Begin juli stelt ze vragen in de Berlijnse Bondsdag om uit te vissen of de auto-industrie achter de brief zat. “De regering beweert van niet”, vertelt ze in haar werkkamer op de tweede verdieping van het Bondsdagcomplex. “Maar dat hoeft niets te zeggen. In de brief behartigt Merkel letterlijk de belangen van de auto-industrie. Aan klimaat of de crisis in de Amazone wordt geen woord vuilgemaakt. En de snelheid en directheid waarmee Merkel in eigen persoon een bevriend staatshoofd wegzet als populistisch, is zeer ongewoon.”
Lobbycontacten
Autoconcerns zijn nauw verweven met de Duitse – en dus ook Europese – politiek. Uit onderzoek van lobbywaakhond Lobbycontrol blijkt dat de regering in Berlijn tussen 2015 en 2017 maar liefst 325 afspraken had met vertegenwoordigers van de auto-industrie, tegen 90 ontmoetingen met vakbondsmensen en 21 met milieuorganisaties. Ook de EC nodigt Volkswagentopman Christoph Klitz in het voorjaar van 2018 uit voor een persoonlijk gesprek over het EU-Mercosur handelsverdrag. Het kabinet van EU-Handelscommissaris Cecilia Malmström wil weten wat de ‘kijk op en verwachtingen van’ het autoconcern zijn over het ‘geostrategisch belangrijke’ vrijhandelsverdrag met Mercosur. Dat blijkt uit een via een Wob-verzoek verkregen e-mailconversatie over de ontmoeting. Zulke ontmoetingen tussen Europese toppolitici en grote bedrijven zijn niet ongewoon, laat Volkswagenwoordvoerder Ludewig weten: “Onze vertegenwoordigers overleggen met de EC op momenten dat het de Volkswagen Groep aangaat. Een overzicht van die ontmoetingen is gewoon in te zien via het Europese transparantieregister.”

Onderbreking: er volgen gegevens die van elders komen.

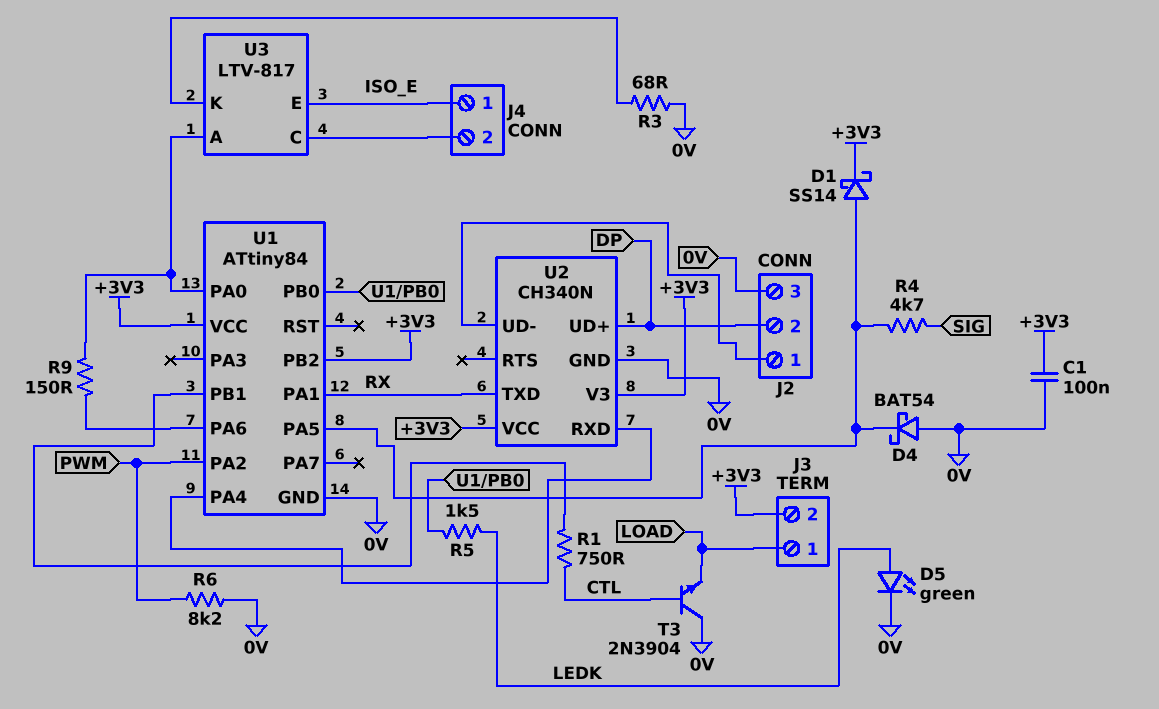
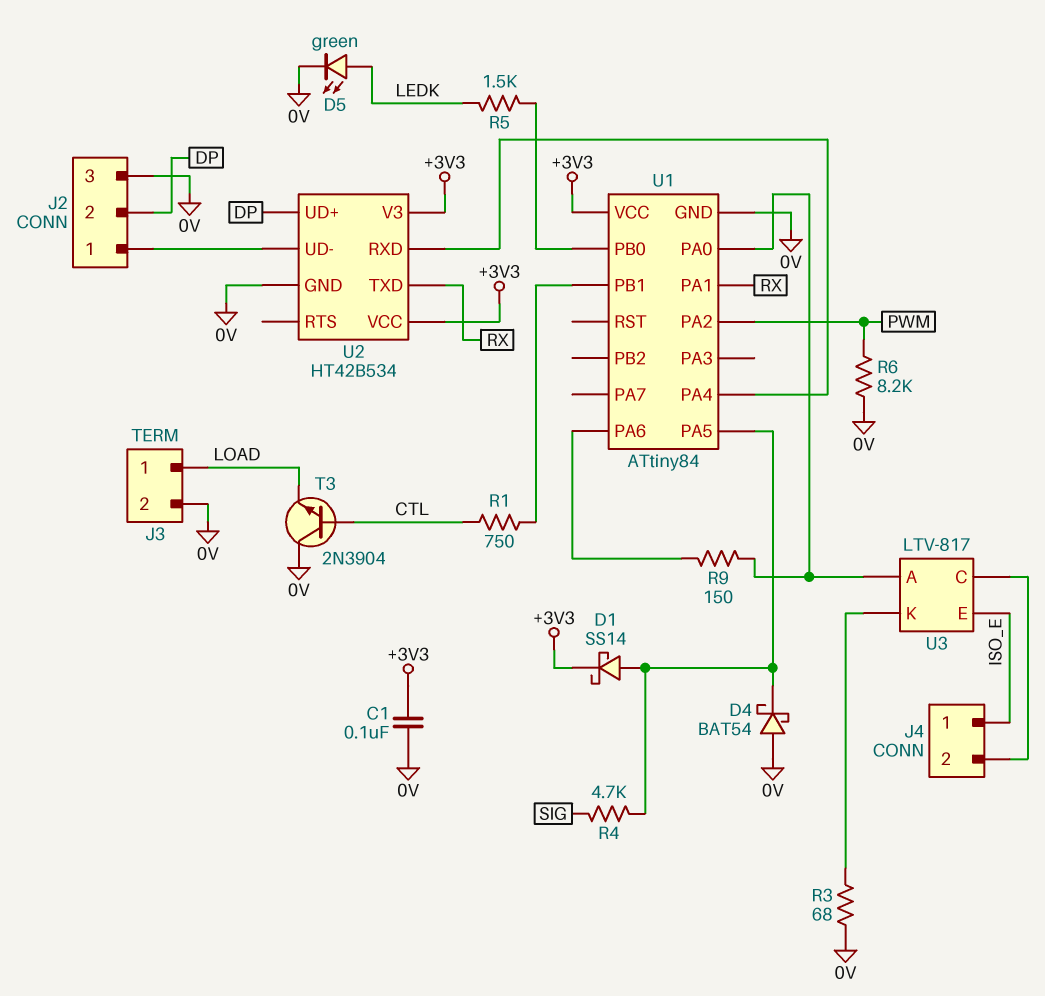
J3 pin 2: +3V3 -> 0V
U1 pin PB2: +3V3 -> none
U2: CH340N -> HT42B534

De Duitse tak van Greenpeace schetst in het ‘Zwartboek Autolobby’ daarentegen een beeld van een branche die als geen ander directe toegang heeft tot ministers, staatssecretarissen, Europarlementariërs en de bondskanselier zelf. Voor Katharina Dröge is dat al langer een punt van kritiek, zeker nadat in 2017 bleek dat Volkswagen leningen van de Europese Investeringsbank gebruikte om grootschalige fraude te plegen met CO2-emissietests. “De unieke positie van de autobranche heeft ertoe geleid dat de overheid elke wens van de industrie zonder vragen uitvoert”, meent Dröge. “Grote concerns voelen zich door hun macht zo onaantastbaar dat ze blijkbaar niet eens terugdeinzen voor emissiefraude. Natuurlijk zijn banen belangrijk, zeker in economisch zwakke regio’s als Chemnitz. Maar niet ten koste van schone lucht of het regenwoud.”
Dilemma
De spanning tussen banen creëren en de economie verduurzamen stelt industrievakbond IG Metall voor een dilemma. Binnen de vakbond heeft het controversiële Mercosur-verdrag tot de nodige discussies geleid, geeft Zeumer toe. Zeker nu de ontbossing in het Amazonegebied onder het bewind van Bolsonaro vleugels heeft gekregen. IG Metall is de grootste vakbond van Duitsland, tot binnen Volkswagen aan toe kan zij via bedrijfsraden meepraten. Toch is ook IG Metall afhankelijk van de beslissingen die in de bestuurskamer van Volkswagen genomen worden. “Als Volkswagen afzetproblemen krijgt omdat Trump de grens dichtgooit of China geen auto’s meer koopt, dan voelen wij die pijn meteen”, legt Zeumer uit. “Of het Mercosur-verdrag de beste manier is om zulke verliezen op te vangen, weet ik niet. Maar onze primaire verantwoordelijkheid als vakbond is belangenbehartiging van de arbeiders hier in Chemnitz. En die zijn voor hun dagelijks brood nog steeds afhankelijk van Volkswagen.”